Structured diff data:
◆ ◆ ◆ ◆

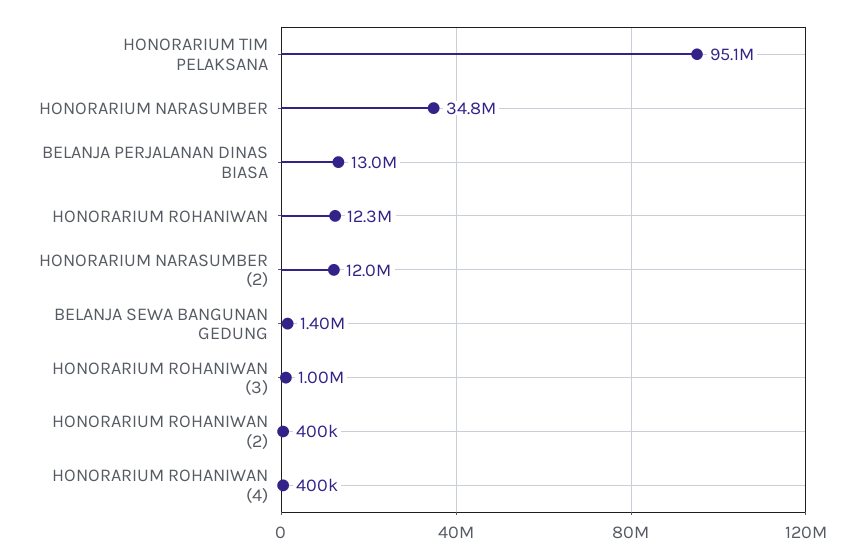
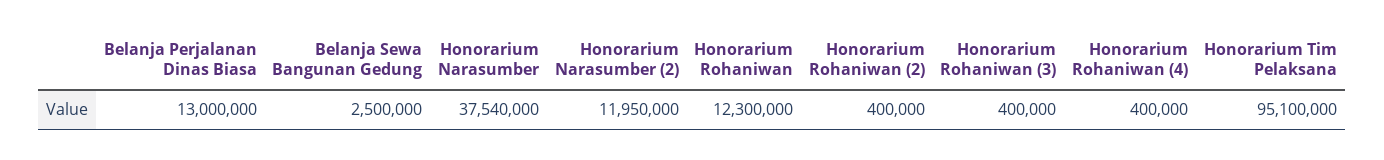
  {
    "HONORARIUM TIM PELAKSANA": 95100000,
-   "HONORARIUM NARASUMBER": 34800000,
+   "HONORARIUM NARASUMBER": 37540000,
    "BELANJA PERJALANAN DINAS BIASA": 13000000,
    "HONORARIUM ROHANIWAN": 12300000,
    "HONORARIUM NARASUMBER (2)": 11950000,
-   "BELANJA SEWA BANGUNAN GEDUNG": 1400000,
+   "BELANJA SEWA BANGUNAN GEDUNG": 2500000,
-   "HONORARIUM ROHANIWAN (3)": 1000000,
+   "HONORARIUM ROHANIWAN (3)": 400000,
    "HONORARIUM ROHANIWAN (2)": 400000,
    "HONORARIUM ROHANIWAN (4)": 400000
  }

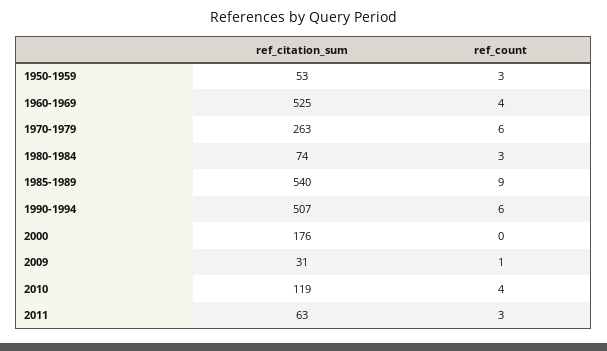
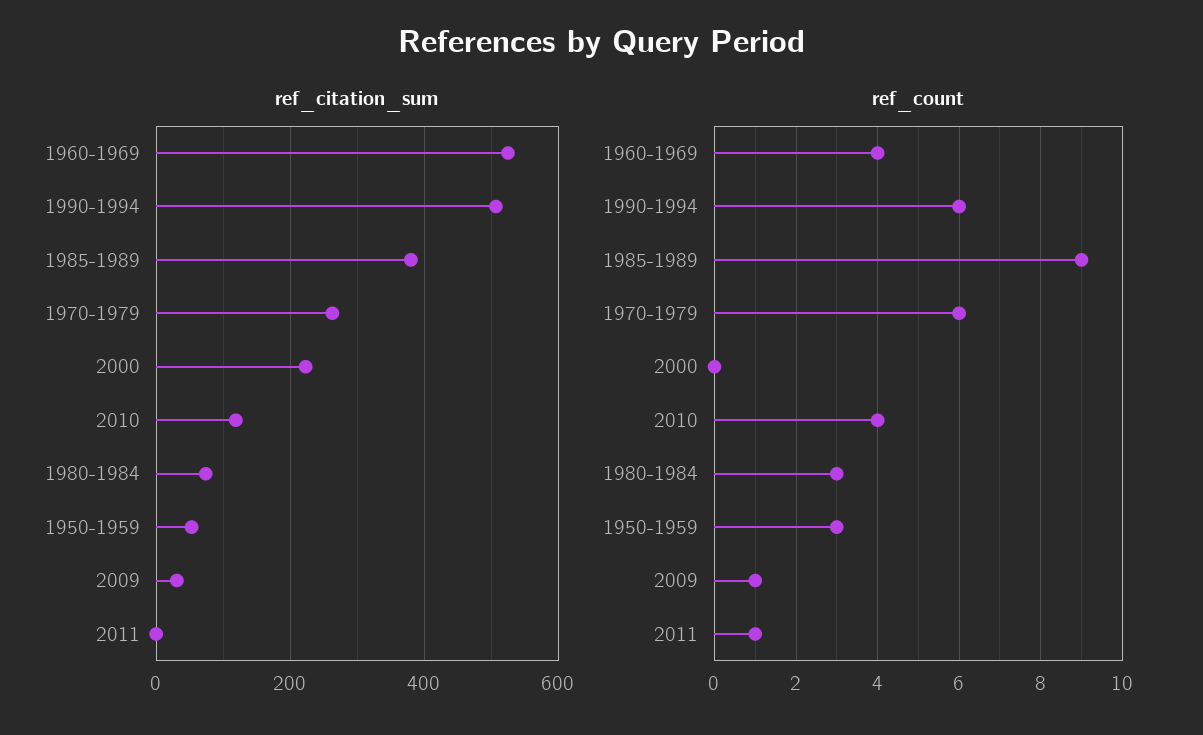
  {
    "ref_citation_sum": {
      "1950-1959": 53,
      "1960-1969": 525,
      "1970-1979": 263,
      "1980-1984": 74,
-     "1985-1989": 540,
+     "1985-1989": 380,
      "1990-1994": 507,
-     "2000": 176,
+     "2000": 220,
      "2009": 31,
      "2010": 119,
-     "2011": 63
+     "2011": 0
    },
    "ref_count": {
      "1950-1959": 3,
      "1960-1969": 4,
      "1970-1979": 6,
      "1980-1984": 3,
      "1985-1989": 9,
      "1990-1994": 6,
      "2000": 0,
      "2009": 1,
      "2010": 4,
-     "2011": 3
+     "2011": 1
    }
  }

◆ ◆ ◆ ◆

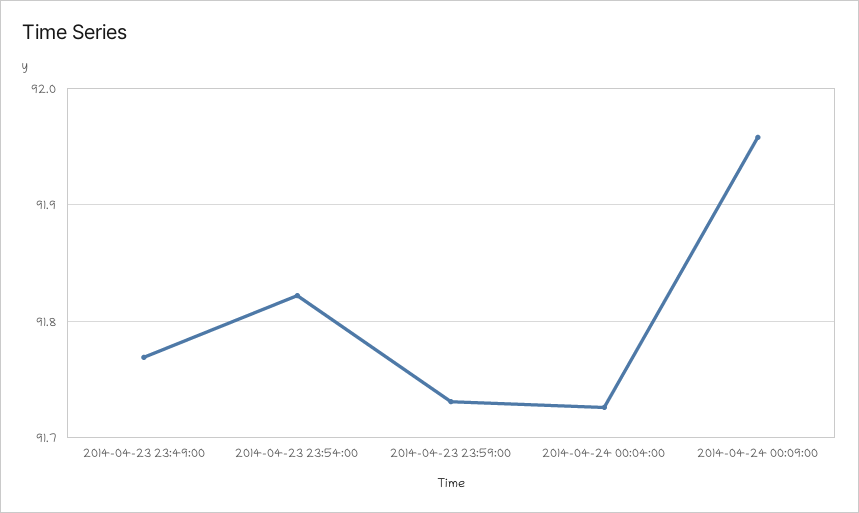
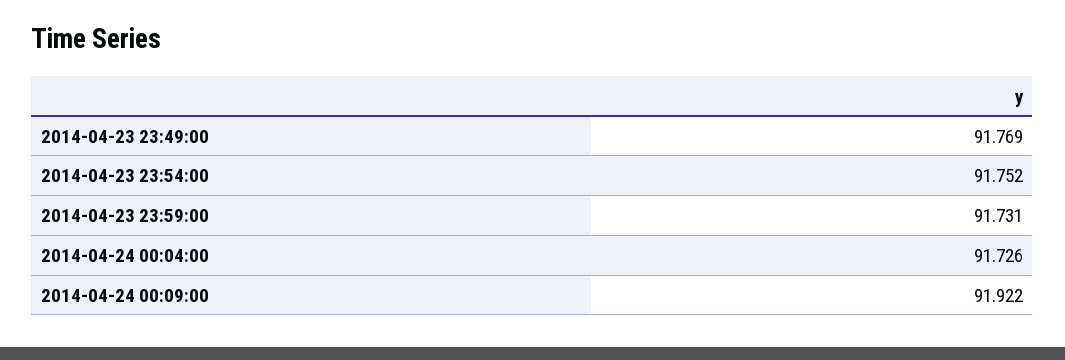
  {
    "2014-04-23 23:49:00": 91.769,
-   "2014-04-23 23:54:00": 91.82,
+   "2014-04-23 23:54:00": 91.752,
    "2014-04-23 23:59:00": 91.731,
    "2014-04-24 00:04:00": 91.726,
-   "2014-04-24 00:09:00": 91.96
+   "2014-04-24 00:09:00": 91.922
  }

◆ ◆ ◆ ◆

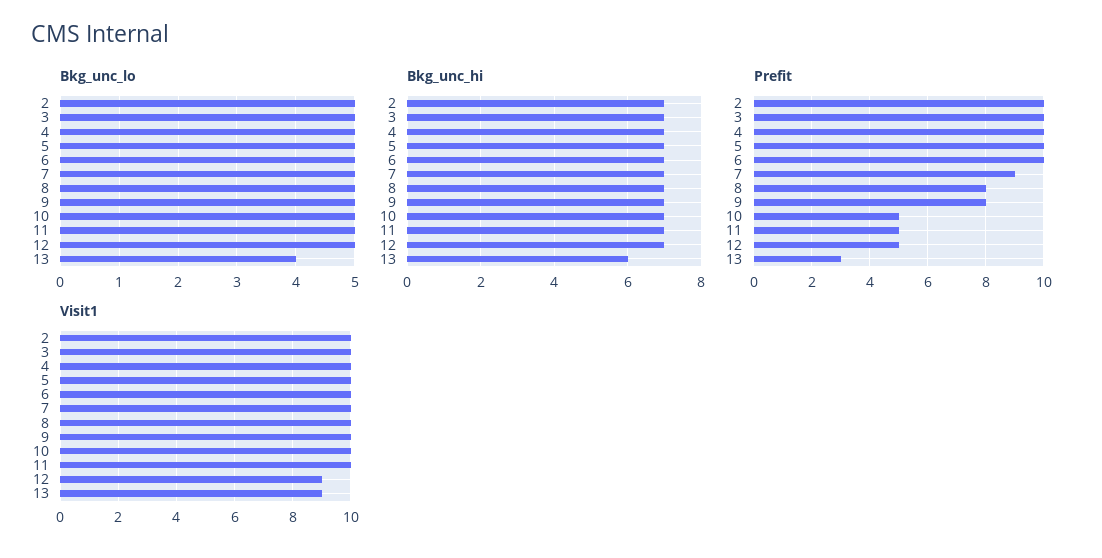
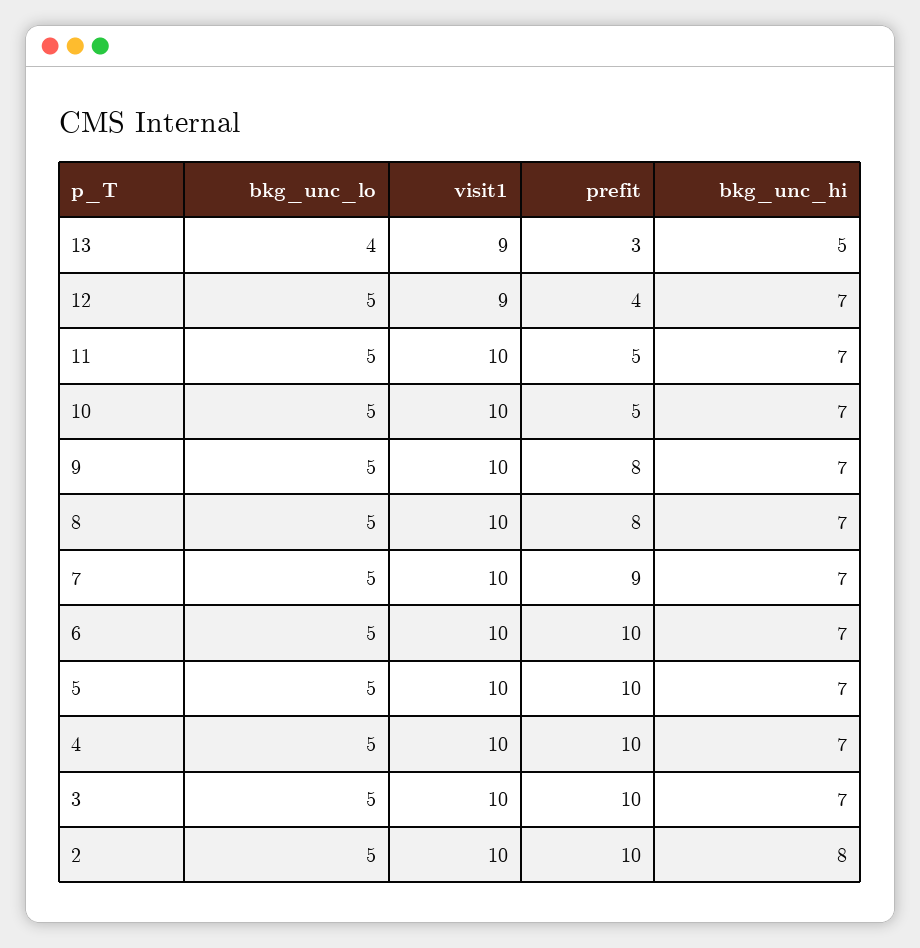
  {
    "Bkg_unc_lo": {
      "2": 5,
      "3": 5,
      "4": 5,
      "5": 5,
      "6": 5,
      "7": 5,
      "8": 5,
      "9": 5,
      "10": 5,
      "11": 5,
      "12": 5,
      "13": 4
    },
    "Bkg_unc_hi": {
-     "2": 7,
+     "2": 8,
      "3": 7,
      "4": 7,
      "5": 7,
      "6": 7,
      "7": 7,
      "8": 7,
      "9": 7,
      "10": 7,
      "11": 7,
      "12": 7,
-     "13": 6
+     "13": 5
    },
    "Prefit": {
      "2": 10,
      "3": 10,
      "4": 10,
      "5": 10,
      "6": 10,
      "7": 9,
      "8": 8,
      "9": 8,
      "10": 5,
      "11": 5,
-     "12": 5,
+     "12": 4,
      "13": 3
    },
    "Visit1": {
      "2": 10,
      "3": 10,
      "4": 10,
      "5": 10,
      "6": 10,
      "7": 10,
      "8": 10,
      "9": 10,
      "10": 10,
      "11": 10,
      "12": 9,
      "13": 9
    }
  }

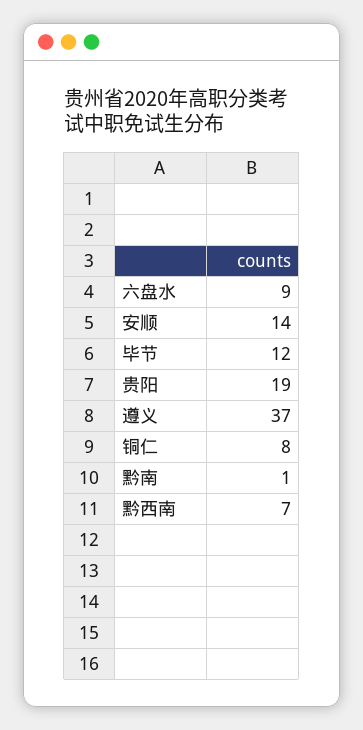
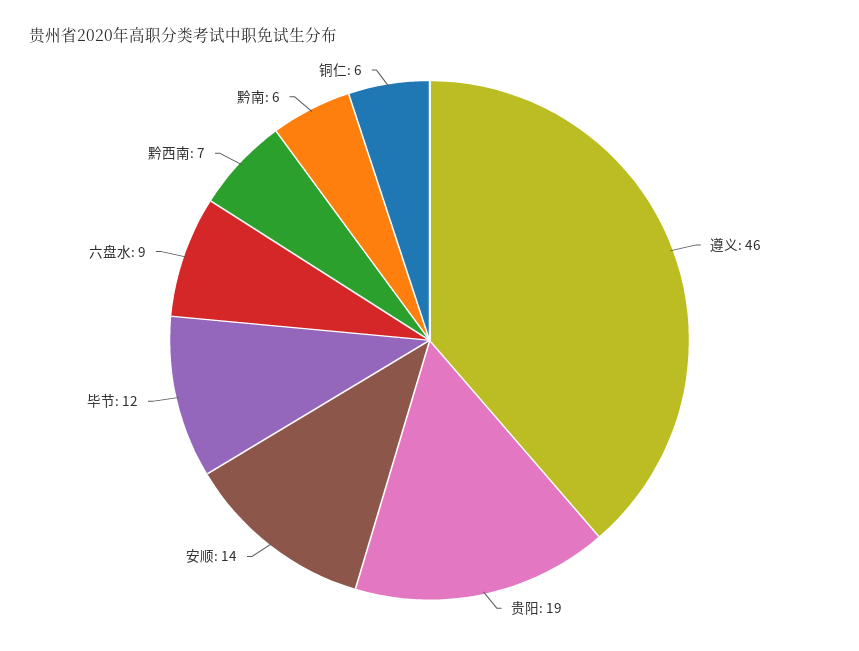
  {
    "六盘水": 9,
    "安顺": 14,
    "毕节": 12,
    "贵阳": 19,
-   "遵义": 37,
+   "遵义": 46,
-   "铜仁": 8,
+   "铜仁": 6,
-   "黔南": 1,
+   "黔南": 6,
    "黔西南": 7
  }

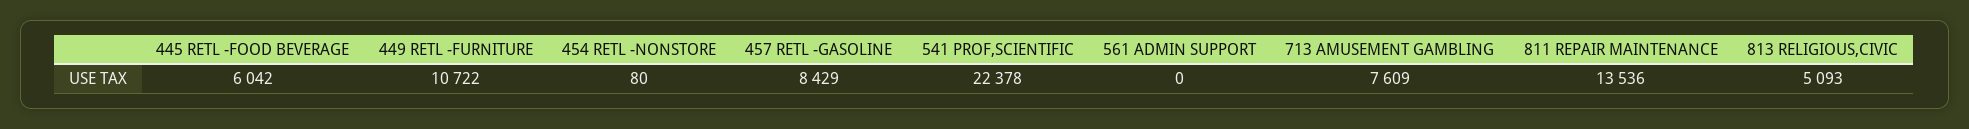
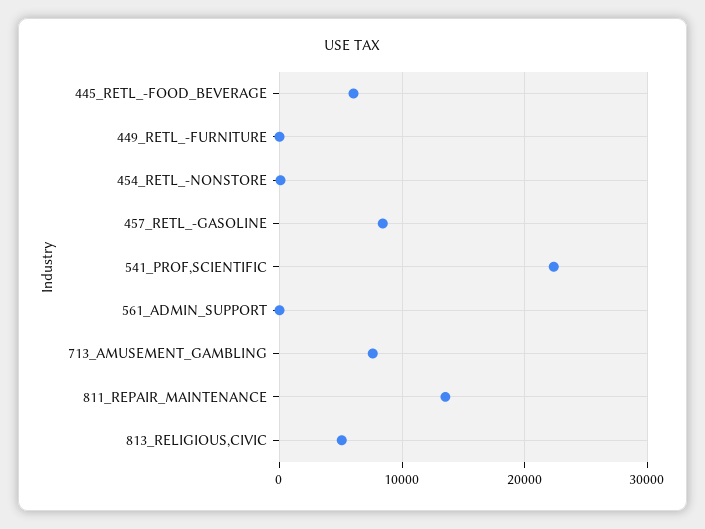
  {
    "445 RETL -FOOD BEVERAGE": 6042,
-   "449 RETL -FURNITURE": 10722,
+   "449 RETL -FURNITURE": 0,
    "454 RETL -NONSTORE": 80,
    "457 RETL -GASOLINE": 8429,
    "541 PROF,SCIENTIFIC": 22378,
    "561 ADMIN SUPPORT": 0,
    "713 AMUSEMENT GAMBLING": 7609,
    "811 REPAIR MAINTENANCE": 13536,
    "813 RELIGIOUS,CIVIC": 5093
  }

◆ ◆ ◆ ◆

# TASK TO CARRY OUT:
Reproduce each line of the records in which the string "FURNITURE" appears.

# OUTPUT FOR THIS EXERCISE:
-   "449 RETL -FURNITURE": 10722,
+   "449 RETL -FURNITURE": 0,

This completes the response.